JavaFX as Rich Internet Application Platform

JavaOne wrapped up on Friday. We hosted individuals from across the globe, and from every industry: consumer electronics and gaming, to enterprise IT, space exploration, factory automation, the automotive industry, academia - like the network itself, Java delivers something for nearly everyone, everywhere.

This year's biggest announcements centered around Java's role in the future of rich internet applications (or RIA's). What's a rich internet application? It depends on your perspective - from mine, it's any network connected application that persists in front of a user, typically outside a browser, that can operate when disconnected from the network.

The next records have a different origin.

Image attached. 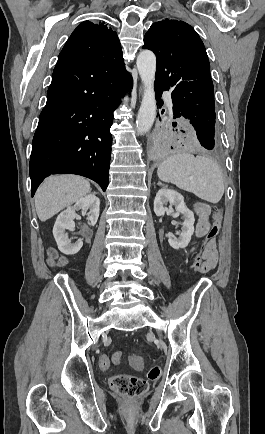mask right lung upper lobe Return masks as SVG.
Segmentation results:
<instances>
[{
  "label": "right lung upper lobe",
  "mask_w": 265,
  "mask_h": 434,
  "mask_svg": "<svg viewBox=\"0 0 265 434\" xmlns=\"http://www.w3.org/2000/svg\"><path fill=\"white\" fill-rule=\"evenodd\" d=\"M122 55L117 33L104 20L82 22L71 34L58 60H104Z\"/></svg>",
  "instance_id": "right-lung-upper-lobe-1"
}]
</instances>
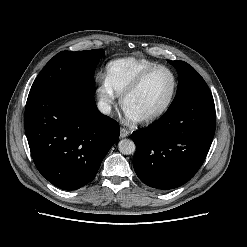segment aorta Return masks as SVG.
Here are the masks:
<instances>
[{"instance_id":"aorta-1","label":"aorta","mask_w":247,"mask_h":247,"mask_svg":"<svg viewBox=\"0 0 247 247\" xmlns=\"http://www.w3.org/2000/svg\"><path fill=\"white\" fill-rule=\"evenodd\" d=\"M119 151L124 155L133 154L136 150L135 143L130 139H122L118 143Z\"/></svg>"}]
</instances>
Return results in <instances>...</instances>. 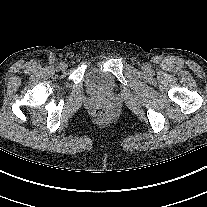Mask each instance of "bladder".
<instances>
[{
    "mask_svg": "<svg viewBox=\"0 0 207 207\" xmlns=\"http://www.w3.org/2000/svg\"><path fill=\"white\" fill-rule=\"evenodd\" d=\"M110 84V76L97 68L89 71L87 76V85L95 92H102L108 89Z\"/></svg>",
    "mask_w": 207,
    "mask_h": 207,
    "instance_id": "obj_1",
    "label": "bladder"
}]
</instances>
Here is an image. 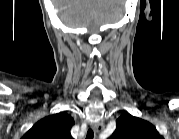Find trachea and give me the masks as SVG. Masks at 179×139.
<instances>
[{
  "label": "trachea",
  "instance_id": "3493384b",
  "mask_svg": "<svg viewBox=\"0 0 179 139\" xmlns=\"http://www.w3.org/2000/svg\"><path fill=\"white\" fill-rule=\"evenodd\" d=\"M93 137H94V132L92 129H89L87 132L86 139H93Z\"/></svg>",
  "mask_w": 179,
  "mask_h": 139
}]
</instances>
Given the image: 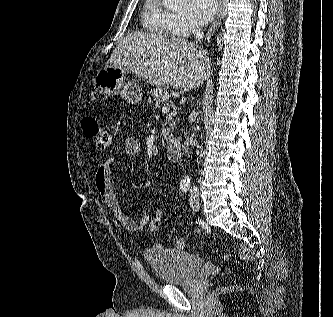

On the one hand, I'd claim Java's always been a RIA platform - before the world really wanted one. Early Java applets delivered interactivity, but at the expense of development complexity and, in the early days, performance - when a browser, and more recently Javascript, would suffice.

But browser based applications are hitting complexity and performance limits, and content owners are striving for higher levels of engagement (via high definition video, or advanced interactivity). Developers are demanding something new - the browser's a wonderfully accessible programming model, but it's a weak deployment model for rich/disconnected applications.

An unspoken driver of RIA is also business model evolution - many companies behind rich applications are seeking independence from browsers and search engines, whose default settings and corporate parents present a competitive threat. There's a growing appetite for locally installed applications that build rich, direct and permanent engagement with consumers. No one wants to pay a toll to meet their own customers.

With that in mind, as we looked to reinvent the Java platform, we heard a consistent set of requirements. And not just from coders, but from sports francishes seeking to directly engage their fans, media companies wanting to bypass browser defaults, to artists and businesses and device manufacturers - everyone's looking to uniquely engage consumers via the network. These audiences have nearly identitical requirements for a RIA platform - they want technology that:

  • Reaches every internet consumer - on desktops, mobile, and new devices, too.
  • Delivers high performance - and the ability to engage creative professsionals in the design process.
  • Leverages existing skills and enterprise infrastructure.
  • Is totally free, and open source.
  • Provides content owners with control and ownership of their own data.

At JavaOne last week, we addressed every one of those issues - here's how:

First, RIA developers want to reach every consumer on earth, and on every device.

Why? Because the market is in front of consumers - no matter what screen they may be using. Desktop, mobile phone, personal navigation, digital book - you name it. The market's in front of all the screens in your life, not just a PC.